- TEXTE ÉTUDIÉ -
TV5MONDE : Les autorités avaient promis la présence de forces spéciales dans la ville juste après le massacre. Avez-vous eu le sentiment que la ville est sécurisée ?
 
Danielle Eyango : Les forces de l’ordre font de leur mieux, mais elles sont confrontées à la complicité sournoise et discrète des populations avec les « Ambazoniens ». Ceux-ci sont des enfants du terroir pour la plupart, on sait qui ils sont, ce sont des cousins, des neveux, des oncles des populations... qui voient plutôt les militaires en ennemis et alliés du pouvoir francophone.
 
TV5MONDE : Vous consacrez deux textes à ce massacre, dont une nouvelle qui commence par un long poème. Pourquoi un tel choix et quel message avez-vous voulu faire passer à travers vos mots ?
 
Danielle Eyango : J’ai en effet consacré 2 textes à ce drame : The Bridge et La valse de la charogne. Le premier est une nouvelle, et le second, un poème. Effectivement, ma nouvelle commence par un poème-chant. Il me fallait une musique, une cadence pour porter la souffrance que j’ai vue et touchée du doigt. Par ma mère, je viens d’une tribu qui chante même quand elle pleure ; les Duala ont cette spontanéité viscérale de chanter et de danser même dans les deuils, et ma Muse en est fortement imprégnée.

Livre

Sur le terrain, une jeune femme m’a parlé d’un pont dans son village, un petit pont sous lequel coulait une rivière. Elle me décrivait simplement son village. Mais quand elle a dit rivière sous le pont, c’était le déclic pour moi. Les Duala ont un rapport fusionnel avec l’eau, et c’est là que ma Muse a soufflé le poème-chant ; et là, j’ai su que je tenais la musique sur laquelle pleurer dignement mes enfants morts à Kumba. La musique qui, malgré l’horreur du drame, chanterait la beauté de la vie et l’espoir d’un lendemain meilleur.
 
TV5MONDE : Vous avez aussi fait le choix de la fiction dans votre nouvelle. Est-ce parce que la réalité qui sous-tend ce projet est tragique et trop insupportable ?
 
Danielle Eyango : Je ne voulais pas d’un texte à résonnance politique, tel un discours vide et creux. Je ne voulais pas d’un texte avec un parti pris. Je voulais que chaque personnage soit authentique, tant dans sa beauté profonde que dans ses erreurs. Je ne voulais diaboliser personne. Je voulais montrer des êtres humains, simplement, pris eux-mêmes dans la spirale d’une haine qui les détruit tout comme elle détruit les autres.
 
C’est pourquoi, avec la matière réelle récoltée sur le terrain, appelons cela la farine, j’y ai rajouté la levure de la fiction, levure qui fait gonfler la farine sans altérer sa réalité. Elle la rend simplement plus séduisante, et délicieuse à pénétrer l’esprit et à convaincre peut-être d’arrêter le massacre. Il est temps.

- CONSIGNE -
Résumez l'entretien ci-dessus en deux phrases.

- EXTRAIT DE DONNÉES -
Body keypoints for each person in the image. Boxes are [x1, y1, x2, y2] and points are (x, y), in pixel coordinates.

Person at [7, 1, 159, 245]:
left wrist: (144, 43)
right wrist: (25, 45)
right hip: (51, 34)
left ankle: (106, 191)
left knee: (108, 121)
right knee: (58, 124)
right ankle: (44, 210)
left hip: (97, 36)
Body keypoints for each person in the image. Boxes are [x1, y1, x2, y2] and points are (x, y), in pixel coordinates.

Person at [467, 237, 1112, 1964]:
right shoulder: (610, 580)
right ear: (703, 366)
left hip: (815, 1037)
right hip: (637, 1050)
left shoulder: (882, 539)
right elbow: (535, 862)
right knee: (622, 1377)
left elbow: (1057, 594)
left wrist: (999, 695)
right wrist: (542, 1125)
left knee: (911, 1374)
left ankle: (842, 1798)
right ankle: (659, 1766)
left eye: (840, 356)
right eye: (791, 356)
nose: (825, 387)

==

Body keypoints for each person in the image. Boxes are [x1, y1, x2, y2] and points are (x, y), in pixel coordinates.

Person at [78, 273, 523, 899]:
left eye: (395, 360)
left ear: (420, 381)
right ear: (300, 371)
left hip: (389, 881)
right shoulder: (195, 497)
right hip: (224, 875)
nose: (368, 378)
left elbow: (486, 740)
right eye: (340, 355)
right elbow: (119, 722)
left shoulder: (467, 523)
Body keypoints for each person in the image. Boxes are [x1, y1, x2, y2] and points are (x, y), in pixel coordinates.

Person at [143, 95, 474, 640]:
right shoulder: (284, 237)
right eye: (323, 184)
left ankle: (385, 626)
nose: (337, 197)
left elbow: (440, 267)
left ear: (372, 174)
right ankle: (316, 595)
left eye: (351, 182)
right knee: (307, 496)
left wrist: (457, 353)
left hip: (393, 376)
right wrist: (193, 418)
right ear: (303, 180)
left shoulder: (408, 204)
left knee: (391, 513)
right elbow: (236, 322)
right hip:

- CORRIGÉ -
Danielle Eyango estime que les forces de l'ordre font de leur mieux, mais qu'elles se heurtent à la complicité discrète des populations avec les « Ambazoniens », qui sont souvent leurs propres parents. Elle a consacré au massacre une nouvelle, The Bridge, qui s'ouvre sur un poème-chant nourri de la tradition chantée des Duala, ainsi qu'un poème, La valse de la charogne, et elle a ajouté de la fiction à la matière recueillie sur le terrain pour montrer des êtres humains sans parti pris ni diabolisation.